Playoffs are no longer a pipe dream. They're an expectation with two games left and destiny in their own hands.


CJ Entus (8-9): The Fighters

Giving a breakdown of CJ Entus really isn't difficult. They like to fight. That's their entire strategy right there. CJ are at their best when they can survive the first 30 minutes of the game, allow their ace AD carry Jong-Hoon "Kramer" Ha to get into a comfortable position item-wise, and then group of as five and fight.

Then fight some more.

Then, if the whole fighting thing doesn't work, wait a few more minutes for Kramer to free farm minions in an empty lane, go buy another item, and then group up and five for the thousandth time in the game.
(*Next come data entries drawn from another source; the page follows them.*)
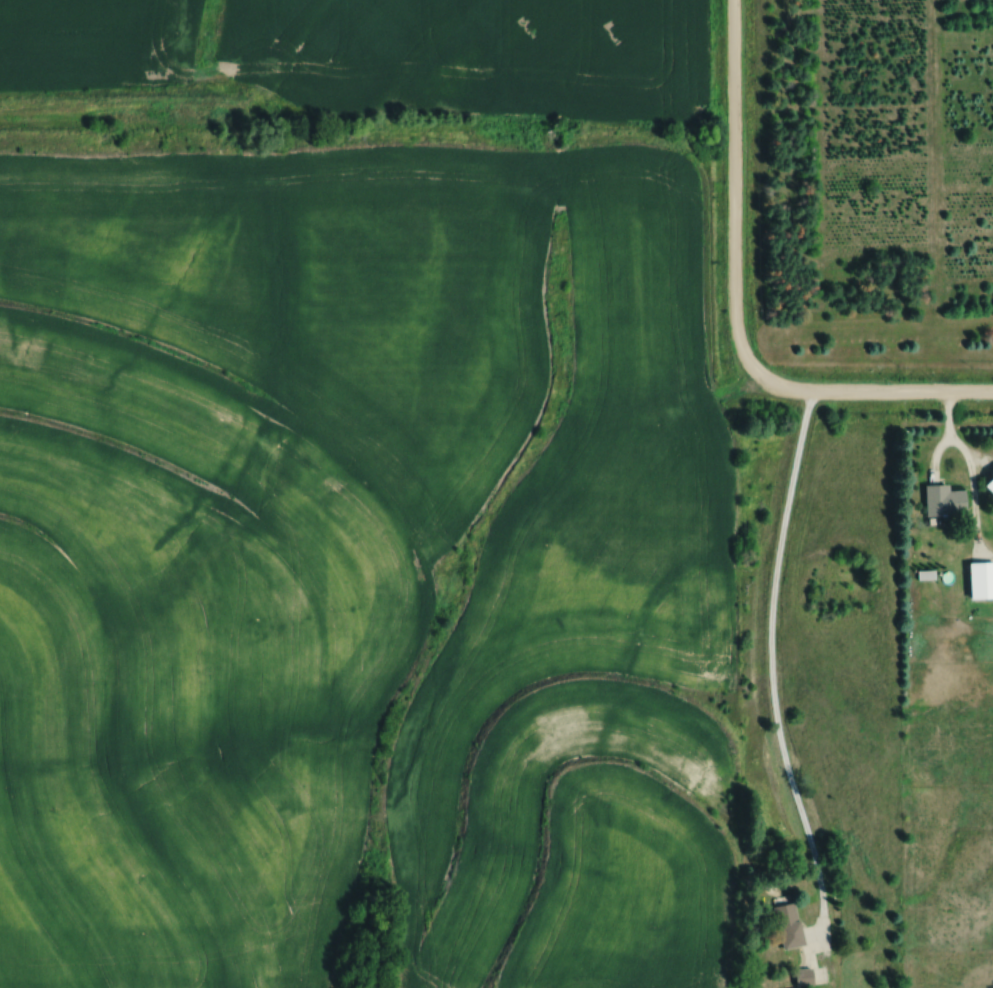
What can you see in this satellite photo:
road: (734, 312)
building: (992, 486)
building: (949, 501)
building: (983, 568)
road: (771, 670)
building: (795, 925)
building: (812, 977)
Complexity hasn't made its way inside the CJ Entus playbook for this season. In spite of their lack of variety, they've managed to be .500 with two matches left in the season and an outside shot of the postseason if they can sweep them. It hasn't been pretty at times -- well, unless they're team fighting, which then they are impressive -- but they've made it work. It's easy to call them out on being a one-trick fighting pony, however, it's been the carrying talent of Kramer which has allowed his squad to succeed with their tunnel-vision.

If Entus somehow had made the playoffs (they were eliminated last week), it wouldn't have been Hall of Fame-caliber support Hong "MadLife" Min-gi or rookie prodigy Kwak "BDD" Bo-seong who received the credit, it would be Kramer. He's been nothing but superb in his first season as CJ's starter at AD carry, and he's already become the most talented AD Madlife has ever played alongside. Although they're not going to make the postseason this split, a seasoned CJ Entus team in the summer with an experienced BDD and a deeper pool of strategies could contend for a top three spot in the league behind their world-class bottom lane.
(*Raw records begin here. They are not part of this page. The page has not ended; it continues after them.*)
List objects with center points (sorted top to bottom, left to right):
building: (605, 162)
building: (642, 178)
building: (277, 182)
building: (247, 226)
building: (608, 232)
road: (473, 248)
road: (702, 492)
Oh, and their world-class teamfighting. Can't forget the fighting.


Longzhu Gaming (7-9): The Chained Beasts

And finally, the last of our eight teams, is the one which might just be one of the strongest when the 2016 year comes to an end. A 10-man roster, Longzhu Gaming don't lack talent. All of their players on the roster could start for at least an average LCK team. The issue has come when finding the best starting five for the 10 players. They've tried mixing and matching all season long, and Longzhu have found small bursts of success before hitting a wall and then changing everything up again.

Like KT Rolster, Longzhu have performed at incredibly high levels and then nosedived. When Longzhu Gaming can function as a team throughout an entire game, they play beautiful League. They are a team that should be feared. All the talent on the team shines brightly on Summoner's Rift and takes over the map in unison. Shin "CoCo" Jin-yeong, Lee "Chaser" Sang-hyun, Lee "Flame" Ho-jong, Lee "Fury" Jin-yong. These are players who on the right team can all be true aces, players who carry teams to the top of the standings.

Longzhu's gambit is finding the perfect lineup that can unlock the chains that bind them. Their most lineup with Coco, Chaser, Fury and Koo "Expession" Bon-taek in the top lane with Kim "Pure" Jin-sun at support performed at the level you'd expect from a team challenging for a spot at Worlds in a recent blowout against Samsung Galaxy. They synced well together, Expession doesn't need as much gold as his counterpart Flame, and the other elite carries on the team were able to put in work on their respective champions.

...Then, in a seemingly gimme match against the luckless Sonicboom, everything fell apart for the umpteeth time. The five players didn't play well together, and the team was shellacked by a squad who had only two match wins in their last thirty plus in the LCK. Longzhu went from one of their marquee wins of the season and burned it all in their next series.

Presently, Longzhu sit at the bottom of the great eight teams in South Korea.

If, and this is a big if, they truly figure out the puzzle to unlock their shackles, the rest of the upper echelon teams should stop worrying about what is front of them and focus more on the eyes coming up from below them. But until then, they'll sit here -- leashed to the bottom of the competitive teams in South Korea. All the talent in the world individually without any of the coordination that transforms a good or great team to a championship team.